• **Work order**:
Would you transcribe the records below exactly, omitting every picture?
════════════════
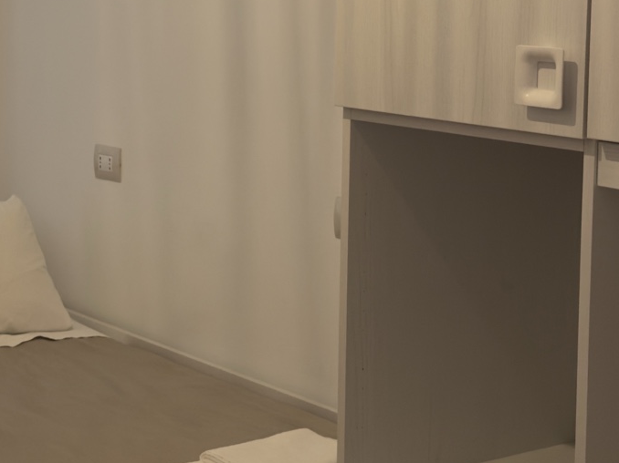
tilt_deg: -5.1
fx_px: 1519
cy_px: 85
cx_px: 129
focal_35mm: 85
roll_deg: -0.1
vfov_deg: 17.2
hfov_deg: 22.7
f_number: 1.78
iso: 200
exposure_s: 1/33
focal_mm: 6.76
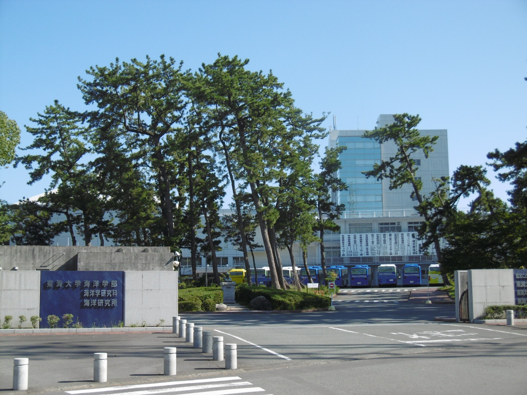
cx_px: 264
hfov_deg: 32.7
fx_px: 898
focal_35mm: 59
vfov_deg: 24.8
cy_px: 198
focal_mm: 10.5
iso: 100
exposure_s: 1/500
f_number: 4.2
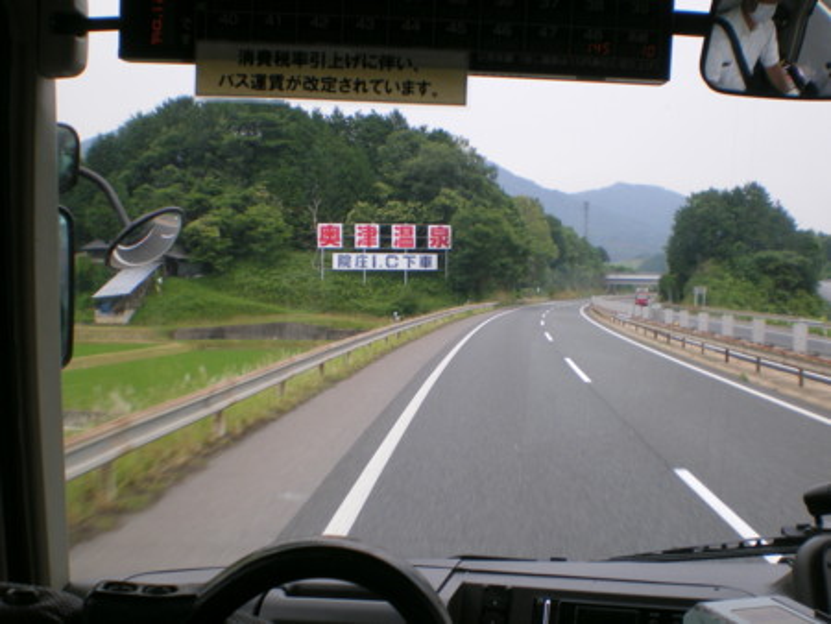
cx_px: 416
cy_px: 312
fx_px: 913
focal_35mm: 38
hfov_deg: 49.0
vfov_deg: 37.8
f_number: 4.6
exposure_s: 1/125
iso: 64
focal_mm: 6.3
════════════════
• **Answer to the exercise**:
tilt_deg: -5.1
fx_px: 1519
cy_px: 85
cx_px: 129
focal_35mm: 85
roll_deg: -0.1
vfov_deg: 17.2
hfov_deg: 22.7
f_number: 1.78
iso: 200
exposure_s: 1/33
focal_mm: 6.76
cx_px: 264
hfov_deg: 32.7
fx_px: 898
focal_35mm: 59
vfov_deg: 24.8
cy_px: 198
focal_mm: 10.5
iso: 100
exposure_s: 1/500
f_number: 4.2
cx_px: 416
cy_px: 312
fx_px: 913
focal_35mm: 38
hfov_deg: 49.0
vfov_deg: 37.8
f_number: 4.6
exposure_s: 1/125
iso: 64
focal_mm: 6.3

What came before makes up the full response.